There's No Business Like Show Business has the distinction of being the last of the Irving Berlin songbook musicals filmed. It came out the same year as White Christmas, also of the same genre.

Take a listen to the background music of films like Holiday Inn, Blue Skies, Alexander's Ragtime Band, and this one. I defy you to find one non-Berlin note in the film and that's no accident. The more songs of Irving Berlin used, the more money he made. He was one shrewd businessman Irving, most of the time.

The title song is identified with Ethel Merman and it was introduced in Annie Get Your Gun.

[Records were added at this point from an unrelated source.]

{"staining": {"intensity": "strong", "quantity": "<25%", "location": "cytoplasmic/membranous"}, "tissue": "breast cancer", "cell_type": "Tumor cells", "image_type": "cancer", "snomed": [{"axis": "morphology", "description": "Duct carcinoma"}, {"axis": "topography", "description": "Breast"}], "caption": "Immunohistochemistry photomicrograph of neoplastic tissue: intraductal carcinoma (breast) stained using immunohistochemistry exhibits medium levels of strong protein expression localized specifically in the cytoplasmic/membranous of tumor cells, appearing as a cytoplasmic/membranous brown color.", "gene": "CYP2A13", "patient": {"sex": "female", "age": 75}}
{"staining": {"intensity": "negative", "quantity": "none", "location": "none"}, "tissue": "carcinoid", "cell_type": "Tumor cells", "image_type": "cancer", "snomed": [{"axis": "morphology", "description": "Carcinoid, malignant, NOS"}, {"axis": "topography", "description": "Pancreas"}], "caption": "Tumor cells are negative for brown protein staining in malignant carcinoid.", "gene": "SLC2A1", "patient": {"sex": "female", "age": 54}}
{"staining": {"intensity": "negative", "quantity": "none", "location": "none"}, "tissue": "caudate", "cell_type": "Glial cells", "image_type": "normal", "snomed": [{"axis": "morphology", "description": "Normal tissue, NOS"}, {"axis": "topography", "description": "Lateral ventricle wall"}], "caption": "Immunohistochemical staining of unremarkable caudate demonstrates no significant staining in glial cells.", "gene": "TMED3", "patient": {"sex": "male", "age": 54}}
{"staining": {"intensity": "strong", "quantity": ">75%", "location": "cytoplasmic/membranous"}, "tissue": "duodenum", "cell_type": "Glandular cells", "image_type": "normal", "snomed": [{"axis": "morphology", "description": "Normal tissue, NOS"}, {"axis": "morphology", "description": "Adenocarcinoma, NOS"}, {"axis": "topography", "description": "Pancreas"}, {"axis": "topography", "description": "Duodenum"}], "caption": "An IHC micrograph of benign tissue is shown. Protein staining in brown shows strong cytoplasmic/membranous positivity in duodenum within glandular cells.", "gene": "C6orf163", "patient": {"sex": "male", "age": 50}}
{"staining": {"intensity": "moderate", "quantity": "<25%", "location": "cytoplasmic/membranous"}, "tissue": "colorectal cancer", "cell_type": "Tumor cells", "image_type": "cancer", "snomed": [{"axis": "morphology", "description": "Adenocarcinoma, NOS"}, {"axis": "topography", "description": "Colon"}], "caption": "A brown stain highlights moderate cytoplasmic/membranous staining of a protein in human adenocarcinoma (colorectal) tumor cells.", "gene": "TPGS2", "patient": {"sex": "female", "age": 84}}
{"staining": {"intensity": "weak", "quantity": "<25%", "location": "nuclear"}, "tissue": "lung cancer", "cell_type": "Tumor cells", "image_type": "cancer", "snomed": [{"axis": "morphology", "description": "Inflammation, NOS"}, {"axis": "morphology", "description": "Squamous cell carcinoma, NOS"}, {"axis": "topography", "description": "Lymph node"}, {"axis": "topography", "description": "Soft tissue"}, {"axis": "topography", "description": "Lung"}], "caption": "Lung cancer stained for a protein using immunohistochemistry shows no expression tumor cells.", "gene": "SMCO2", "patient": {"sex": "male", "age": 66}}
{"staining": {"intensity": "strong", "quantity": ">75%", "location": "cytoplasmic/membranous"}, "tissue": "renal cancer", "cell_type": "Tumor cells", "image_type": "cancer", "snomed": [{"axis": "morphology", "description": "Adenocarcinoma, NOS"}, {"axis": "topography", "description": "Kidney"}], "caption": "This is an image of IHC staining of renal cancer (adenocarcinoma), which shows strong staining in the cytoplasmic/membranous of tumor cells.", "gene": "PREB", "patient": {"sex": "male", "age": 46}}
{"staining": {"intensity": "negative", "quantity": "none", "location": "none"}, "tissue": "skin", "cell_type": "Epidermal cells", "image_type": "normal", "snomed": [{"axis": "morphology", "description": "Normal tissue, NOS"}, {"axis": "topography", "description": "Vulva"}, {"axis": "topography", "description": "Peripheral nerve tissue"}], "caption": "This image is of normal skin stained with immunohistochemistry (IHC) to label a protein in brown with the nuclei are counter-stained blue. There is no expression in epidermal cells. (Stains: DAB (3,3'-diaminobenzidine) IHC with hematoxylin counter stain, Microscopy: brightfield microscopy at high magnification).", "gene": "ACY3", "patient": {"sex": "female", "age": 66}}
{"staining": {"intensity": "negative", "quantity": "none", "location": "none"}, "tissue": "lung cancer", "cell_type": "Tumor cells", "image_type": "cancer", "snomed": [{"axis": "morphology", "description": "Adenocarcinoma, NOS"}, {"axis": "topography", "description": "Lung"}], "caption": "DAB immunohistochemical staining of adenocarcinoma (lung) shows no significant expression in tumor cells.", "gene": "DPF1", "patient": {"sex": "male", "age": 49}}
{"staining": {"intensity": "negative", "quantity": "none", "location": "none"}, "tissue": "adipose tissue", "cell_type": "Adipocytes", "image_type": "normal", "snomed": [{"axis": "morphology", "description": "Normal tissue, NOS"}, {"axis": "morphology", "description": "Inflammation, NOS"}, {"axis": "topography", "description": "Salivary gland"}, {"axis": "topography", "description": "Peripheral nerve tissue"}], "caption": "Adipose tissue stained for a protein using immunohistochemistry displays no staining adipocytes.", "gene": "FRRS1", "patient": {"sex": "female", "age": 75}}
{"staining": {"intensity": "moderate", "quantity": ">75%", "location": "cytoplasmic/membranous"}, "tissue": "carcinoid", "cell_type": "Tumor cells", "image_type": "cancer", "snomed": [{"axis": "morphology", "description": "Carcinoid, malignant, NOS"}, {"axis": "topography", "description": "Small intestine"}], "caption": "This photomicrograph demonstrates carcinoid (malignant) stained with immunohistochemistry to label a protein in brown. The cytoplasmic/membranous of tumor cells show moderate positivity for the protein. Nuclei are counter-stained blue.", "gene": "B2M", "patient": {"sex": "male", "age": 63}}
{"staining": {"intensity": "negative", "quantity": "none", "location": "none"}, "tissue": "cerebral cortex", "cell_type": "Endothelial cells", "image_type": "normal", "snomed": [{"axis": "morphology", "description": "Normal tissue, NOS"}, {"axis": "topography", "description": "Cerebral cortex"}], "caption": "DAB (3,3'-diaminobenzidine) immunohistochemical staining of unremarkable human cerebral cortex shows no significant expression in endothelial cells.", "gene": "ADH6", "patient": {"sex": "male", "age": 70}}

Merman like Mary Martin had a conspicuous lack of success in Hollywood as much as she was an icon on Broadway. She only did the screen version of two of her Broadway hits, Anything Goes and Call Me Madam. That's two more than Mary Martin did.

Anyway, I think the genesis of There's No Business Like Show Business probably came about when Call Me Madam became such a hit and the movie money people saw how the chemistry was between her and Donald O'Connor. So O'Connor was signed to play one of her three children. The other two children were Johnnie Ray and Mitzi Gaynor.

The plot such as it is, is the story of the Donahue family between both World Wars. The father of the aforementioned children is Dan Dailey and he and Merman do some good Irving Berlin numbers together. I've always marvelled at how graceful Dan Dailey moved on the screen in his musical films. He was not a creative sort in the same way Fred Astaire or Gene Kelly were. Probably if he had been, his reputation would be higher today. But he was a pleasing entertainer every time you saw him.

By all accounts it wasn't a happy film for Ethel. Marilyn Monroe is in the film and Ethel was jealous of her. Not that Monroe wasn't her usual difficult self. Probably that helped the plot because it does call for the two to be at odds. Merman believes that Monroe has led Donald O'Connor astray.

Mitzi Gaynor was a wonderful talent as well. Too bad she wasn't born twenty years earlier, what a big star she would have been in the thirties and forties in Hollywood musicals then. Good singer and one fabulous dancer.

The plot does get kind of sticky in spots and Johnnie Ray didn't set the screen on fire when he wasn't singing. No accident he didn't become a film star.

Still for those of us who bless the day Irving Berlin put down his first notes of an original song, it's worth watching.